Sometimes bills end up so diluted that they are of little use. This was the case with the General Data Protection Regulation (GDPR), which came into effect at the end of a nine-year process. It was born out of date. Several studies have underlined the GDPR’s inadequacy to deal with new technologies such as ChatGPT.
The solution is to organize collectively. Let’s circle back to John Deere and how the company tried to deprive tractor owners of their right to repair their machines. There is much to learn from the farmers who joined forces with hackers to resist “smart abuses of power”.
After opposing their right to repair campaign for years, John Deere in early 2023 relented and allowed farmers and ranchers to fix their own tractors. But only after participants at a hacker convention figured out how to “jailbreak” the code that locked farmers and engineers out.

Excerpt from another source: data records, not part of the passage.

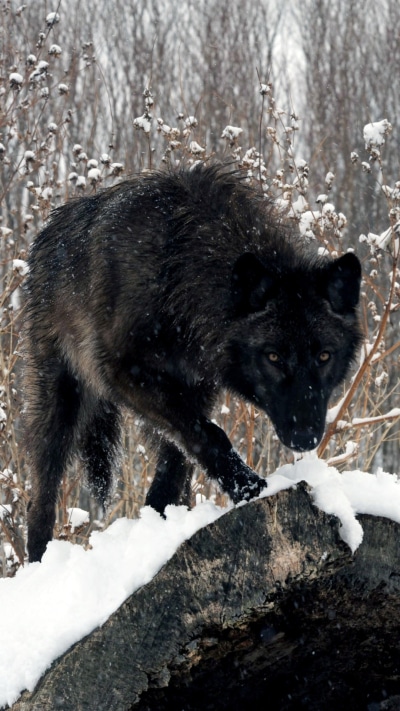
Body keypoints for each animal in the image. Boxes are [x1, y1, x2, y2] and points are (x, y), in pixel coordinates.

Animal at [24, 163, 362, 562]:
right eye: (273, 357)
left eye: (324, 356)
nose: (305, 435)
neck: (179, 267)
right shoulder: (125, 374)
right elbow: (210, 435)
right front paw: (250, 488)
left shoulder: (196, 390)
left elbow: (179, 462)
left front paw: (162, 526)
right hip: (62, 403)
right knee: (42, 491)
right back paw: (39, 561)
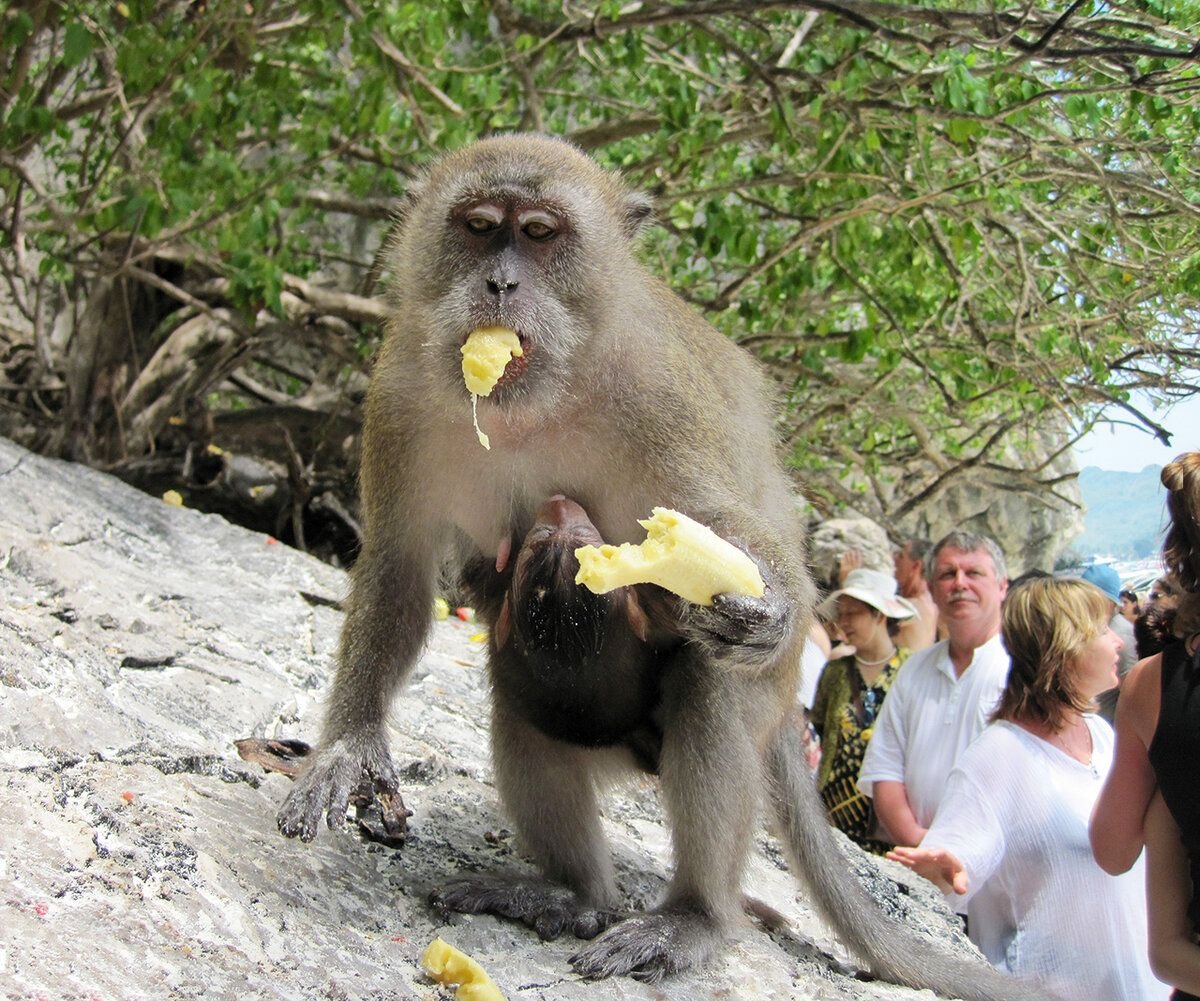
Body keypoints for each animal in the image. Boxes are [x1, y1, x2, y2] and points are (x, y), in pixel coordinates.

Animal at [278, 134, 1051, 998]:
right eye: (478, 227)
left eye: (540, 234)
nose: (501, 282)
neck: (536, 400)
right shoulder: (401, 389)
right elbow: (399, 568)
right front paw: (350, 746)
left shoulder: (656, 394)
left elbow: (724, 522)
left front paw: (771, 604)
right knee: (524, 707)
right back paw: (573, 893)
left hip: (768, 696)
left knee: (713, 687)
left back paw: (697, 915)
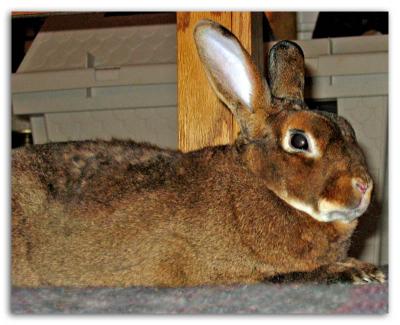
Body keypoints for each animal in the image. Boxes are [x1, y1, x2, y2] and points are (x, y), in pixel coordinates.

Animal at [11, 19, 384, 286]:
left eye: (348, 127)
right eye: (300, 141)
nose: (364, 187)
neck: (262, 185)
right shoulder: (240, 272)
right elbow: (297, 275)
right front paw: (360, 271)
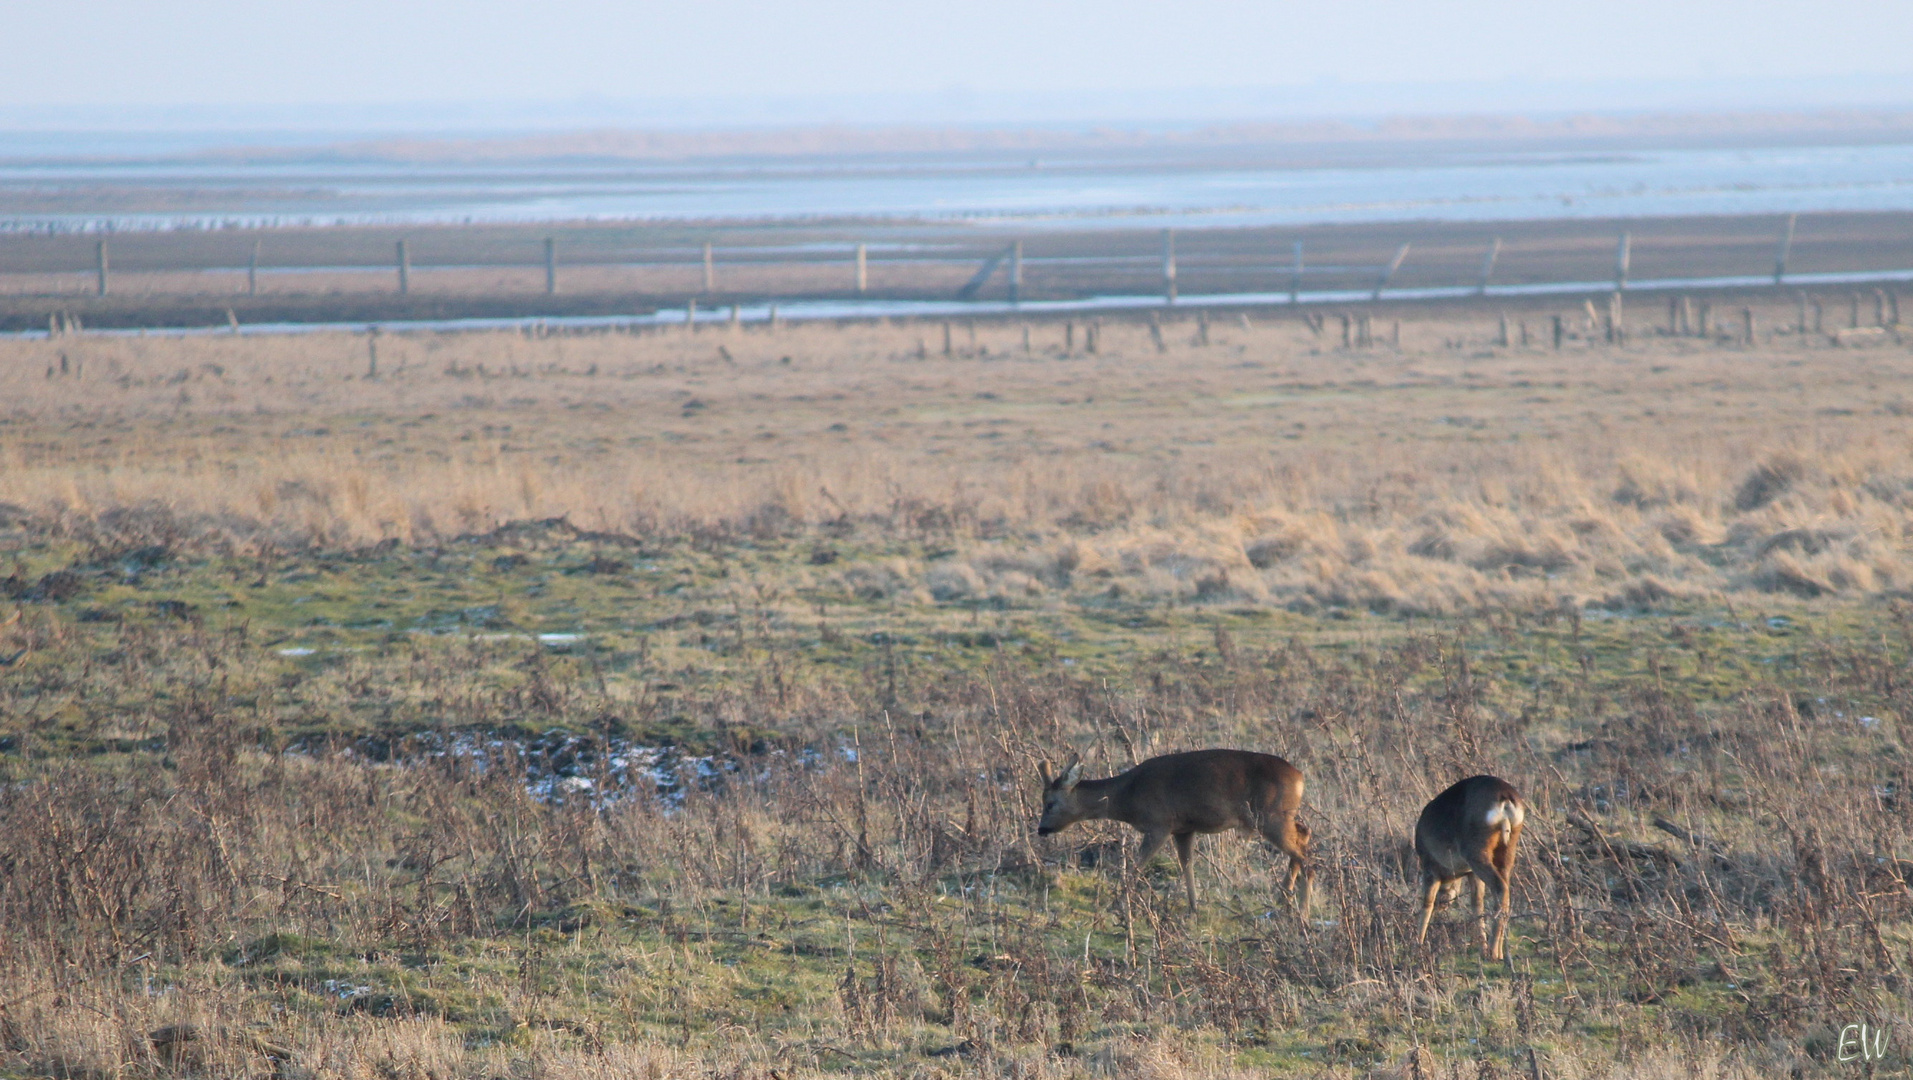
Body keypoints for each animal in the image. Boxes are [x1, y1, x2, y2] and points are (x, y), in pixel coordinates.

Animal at [1033, 749, 1316, 917]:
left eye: (1050, 804)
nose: (1041, 829)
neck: (1128, 797)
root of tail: (1301, 777)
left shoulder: (1159, 823)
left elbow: (1138, 865)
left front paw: (1119, 903)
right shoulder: (1184, 828)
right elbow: (1186, 864)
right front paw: (1193, 907)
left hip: (1269, 816)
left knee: (1306, 858)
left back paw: (1302, 911)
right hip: (1280, 816)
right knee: (1304, 834)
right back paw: (1284, 898)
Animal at [1415, 776, 1530, 959]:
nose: (1443, 905)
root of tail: (1505, 797)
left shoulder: (1429, 865)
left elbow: (1427, 903)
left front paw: (1417, 945)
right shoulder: (1470, 873)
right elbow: (1477, 904)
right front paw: (1481, 947)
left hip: (1475, 849)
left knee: (1500, 886)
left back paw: (1494, 952)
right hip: (1509, 846)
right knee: (1503, 889)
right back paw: (1497, 951)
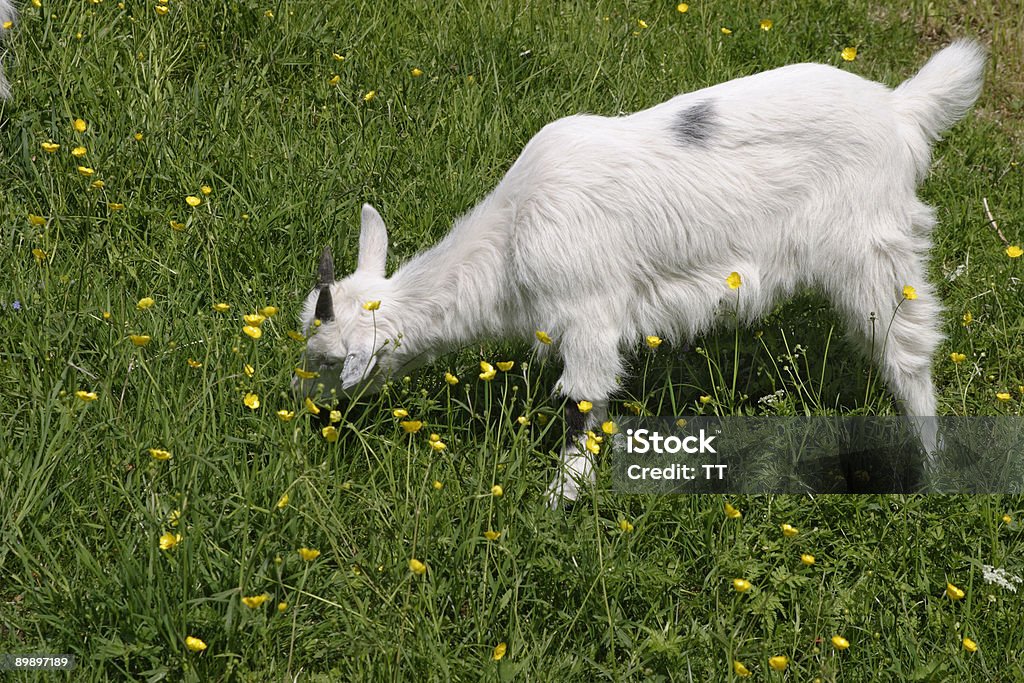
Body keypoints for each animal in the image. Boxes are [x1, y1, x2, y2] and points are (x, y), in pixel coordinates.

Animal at [294, 38, 983, 507]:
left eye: (328, 361)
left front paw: (560, 499)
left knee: (908, 351)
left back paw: (931, 471)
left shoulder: (589, 313)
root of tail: (900, 109)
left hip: (874, 248)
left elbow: (583, 403)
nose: (309, 411)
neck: (512, 239)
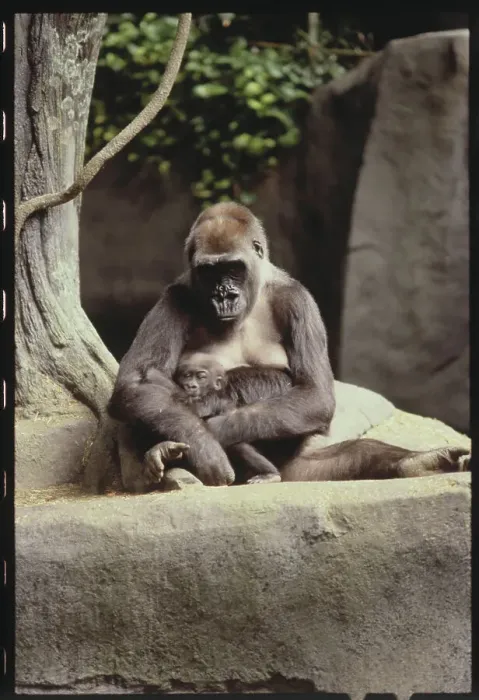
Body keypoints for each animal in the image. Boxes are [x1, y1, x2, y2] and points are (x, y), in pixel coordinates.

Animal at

Read more: Why Google, Bing, and Other Search Engines’ Embrace of Generative AI Threatens the $68 Billion SEO Industry
Around the world, groups of data scientists, digital rights activists, citizens are creating cooperatives and citizen-led movements. They are motivated by partly different but overlapping goals, such as making the IoT more open and versatile.
Big tech workers act collectively to prevent unethical use of their employers’ technology. For example, in 2020 Google employees fought to stop the company’s decision to provide its AI to law enforcement despite the failure of facial recognition, which has often perpetuated racism and other forms of discrimination.
We can win the fight against smart power through alliances between these collectives.